4 Step Guide to EQing Overhead Mics
Published on 12/10/19 by Joel Proulx
4 Step Guide to EQing Your Overhead Mics
EQing overheads was always a struggle for me early on. Getting my kick and snare sounds was always pretty easy. However when I would add in my overhead mics to the drum sound I felt like the sound of my drum kit went down hill.
I later found that EQing overheads is actually pretty simple! All we have to do is turn our overheads into cymbal mics and get rid of the garbage sounding kick and snare that leaks into our overhead tracks. This will allow our close mics to be the bulk of our drum sound.
This 4 step guide will help you get there…..
Step 1 - Roll Off the Low End
The first step in EQing our overhead mics is to add a high pass filter. Typically you will want to roll everything off up to about 350Hz. This means that we are getting rid of all the frequencies below this point.
This will eliminate all of the horrible sounding low end of the kick drum and the snare that is leaking into your overhead microphones.
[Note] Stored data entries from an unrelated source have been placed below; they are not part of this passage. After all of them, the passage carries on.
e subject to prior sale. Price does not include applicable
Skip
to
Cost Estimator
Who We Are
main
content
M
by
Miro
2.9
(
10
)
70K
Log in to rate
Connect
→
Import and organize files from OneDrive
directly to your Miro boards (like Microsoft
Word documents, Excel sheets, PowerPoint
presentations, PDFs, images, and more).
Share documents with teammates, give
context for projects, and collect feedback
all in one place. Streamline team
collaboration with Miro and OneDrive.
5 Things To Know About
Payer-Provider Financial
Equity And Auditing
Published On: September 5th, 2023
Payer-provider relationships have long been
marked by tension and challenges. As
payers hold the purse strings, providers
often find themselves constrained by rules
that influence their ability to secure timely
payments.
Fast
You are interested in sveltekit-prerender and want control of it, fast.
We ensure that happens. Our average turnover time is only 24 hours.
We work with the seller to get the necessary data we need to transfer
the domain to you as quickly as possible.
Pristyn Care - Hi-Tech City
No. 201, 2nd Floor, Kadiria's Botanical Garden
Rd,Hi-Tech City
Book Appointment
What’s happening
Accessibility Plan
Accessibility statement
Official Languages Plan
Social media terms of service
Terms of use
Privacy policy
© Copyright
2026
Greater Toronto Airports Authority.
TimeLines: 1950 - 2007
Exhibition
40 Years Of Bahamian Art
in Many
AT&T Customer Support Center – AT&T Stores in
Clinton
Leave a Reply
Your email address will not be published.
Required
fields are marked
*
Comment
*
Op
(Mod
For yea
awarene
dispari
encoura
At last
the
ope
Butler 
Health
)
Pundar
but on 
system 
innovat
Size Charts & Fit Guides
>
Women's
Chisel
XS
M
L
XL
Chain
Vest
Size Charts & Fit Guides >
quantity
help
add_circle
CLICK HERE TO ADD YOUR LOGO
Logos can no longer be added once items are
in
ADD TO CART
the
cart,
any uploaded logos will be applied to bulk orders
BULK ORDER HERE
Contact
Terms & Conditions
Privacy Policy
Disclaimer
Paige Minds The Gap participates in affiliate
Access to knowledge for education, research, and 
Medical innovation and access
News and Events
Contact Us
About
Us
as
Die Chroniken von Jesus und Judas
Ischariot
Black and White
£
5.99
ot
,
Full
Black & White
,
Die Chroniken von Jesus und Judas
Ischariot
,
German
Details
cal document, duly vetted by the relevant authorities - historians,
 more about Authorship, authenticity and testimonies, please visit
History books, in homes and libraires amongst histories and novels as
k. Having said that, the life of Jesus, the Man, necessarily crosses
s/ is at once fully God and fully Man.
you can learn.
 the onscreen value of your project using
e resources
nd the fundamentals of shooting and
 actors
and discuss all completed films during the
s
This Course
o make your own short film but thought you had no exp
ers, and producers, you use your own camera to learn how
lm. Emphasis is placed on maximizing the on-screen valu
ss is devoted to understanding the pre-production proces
This is sure to clean your microphones up nicely.
Step 2 - Cut the Boxiness of the Snare Drum
Our next step when EQing our overhead mics is to reduce the boxy sound of the snare drum. This sound is usually found around 500Hz.
Sweep your EQ around to pinpoint this horrible mid range sound and give it a 3 to 6db cut.
This will reduce the sound of the snare in your overhead mics even more and allow your your close snare mic to cut through the mix.
Step 3 - Reduce the Harshness of the Cymbals
Our Cymbals tend to have a harshness in the 3-5k area. Typically we want to reduce these frequencies. If you boost around 4k you can easily hear the awful sound in this frequency range.
A cut in this area will clean your cymbals ups and allow them to sound much more pleasing to our ears.
Make sure you do not cut this area by too much as the cymbals will start to sound unnatural.
Step 4 - Brighten your Cymbals Up
If you notice that your overhead mics start to loose some of their luster by EQing with this method we can always go in and add some brightness at the end.
By adding a high shelf around 12k we can get our cymbals to sparkle and shine. Typical if the mix calls for this I will add boost in this area by about 3db.
Be careful not to boost by too much in this area or your overheads will be overly thin and bright.